We note that problem (55) is equivalent to the following problem

$$\begin{aligned} \min _{x,y}\,\, \rho \Vert Ky\Vert _1 - \rho \Vert Ky\Vert _2 + \frac{1}{2}\Vert Hy-y^{0}\Vert ^2. \end{aligned}$$

(56)

Since \(({\bar{x}}, {\bar{y}})\) is a local minimum of problem (55), it yields that \({\bar{x}}=K{\bar{y}}\), and that \({\bar{y}}\) is a local minimum of problem (56). It follows from Lemma 1 (b) that

$$\begin{aligned} \mathbf {0}\in \partial ((\rho \Vert \cdot \Vert _1 -\rho \Vert \cdot \Vert _2)\circ K) ({\bar{y}}) + H^{*}(H{\bar{y}}-y^0), \end{aligned}$$

(57)

where \(H^*\) is the adjoint operator of H. Since \(\Vert \cdot \Vert _1\) is a proper convex function and \(\Vert \cdot \Vert _2\) is a continuous convex function, it follows from the Corollary 3.4 in [37] and (57) that

$$\begin{aligned} \mathbf {0}\in \partial (\rho \Vert \cdot \Vert _1\circ K) ({\bar{y}}) - \partial (\rho \Vert \cdot \Vert _2\circ K) ({\bar{y}}) + H^{*}(H{\bar{y}}-y^0). \end{aligned}$$

Note that \(\partial (\rho \Vert \cdot \Vert _1\circ K) ({\bar{y}}) = \rho K^{*}\partial \Vert K{\bar{y}}\Vert _1 \) and \(\partial (\rho \Vert \cdot \Vert _2\circ K) ({\bar{y}}) = \rho K^{*}\partial \Vert K{\bar{y}}\Vert _2\), where \(K^*\) is the adjoint operator of K. Take \({\bar{\xi }}_1 \in \rho \partial \Vert {\bar{x}}\Vert _1 \) and \({\bar{\xi }}_2 \in \rho \partial \Vert {\bar{x}}\Vert _2 \), such that \(K^{*}({\bar{\xi }}_1 -{\bar{\xi }}_2) + H^{*}(H{\bar{y}}-y^0)= \mathbf {0}\).
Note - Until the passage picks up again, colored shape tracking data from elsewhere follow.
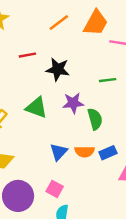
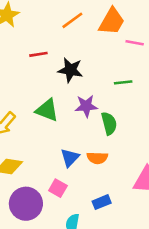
blue rectangle: (108, 153) -> (102, 202), moved
pink square: (55, 189) -> (58, 188), moved

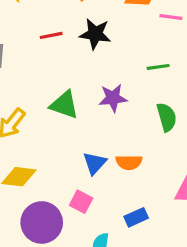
black star: (70, 70) -> (95, 34), moved
green semicircle: (109, 123) -> (167, 117), moved

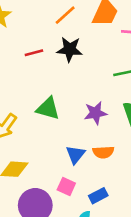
purple star: (113, 98) -> (95, 113), moved
blue rectangle: (136, 217) -> (98, 196), moved

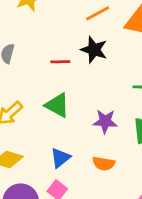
red line: (34, 53) -> (60, 62), moved
blue triangle: (75, 154) -> (60, 158), moved

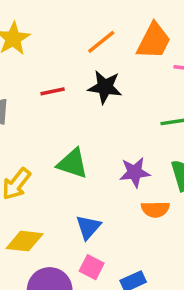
red line: (60, 62) -> (53, 91), moved
orange semicircle: (104, 164) -> (155, 209), moved

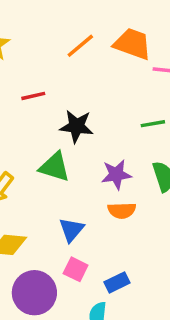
orange trapezoid: (154, 41) -> (132, 44), turned -96
black star: (105, 87) -> (76, 126), moved
orange semicircle: (155, 209) -> (122, 211), moved

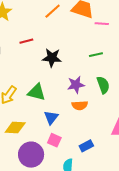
green triangle: (55, 167) -> (37, 92), moved
blue rectangle: (117, 282) -> (86, 146), moved

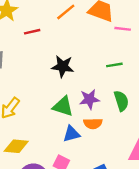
red line: (26, 41) -> (32, 32), moved
green triangle: (37, 92) -> (63, 106), moved
blue triangle: (51, 117) -> (72, 134), moved, turned 35

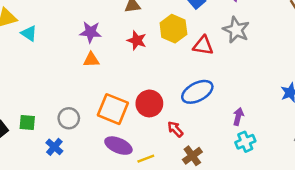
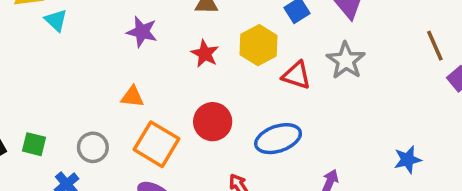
orange triangle: (91, 60) -> (132, 97), moved
red circle: (149, 103) -> (213, 122), moved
Letting \({\bar{\lambda }}= {\bar{\xi }}_1 -{\bar{\xi }}_2 \), it yields that

$$\begin{aligned} {\left\{ \begin{array}{ll} {\bar{\lambda }}\in \partial f_1 ({\bar{x}}) - \partial f_2 ({\bar{x}}),\\ -K^{*}{\bar{\lambda }}= \nabla g({\bar{y}}),\\ {\bar{x}} - K{\bar{y}} = \mathbf {0}. \end{array}\right. } \end{aligned}$$

This completes the proof. \(\square \)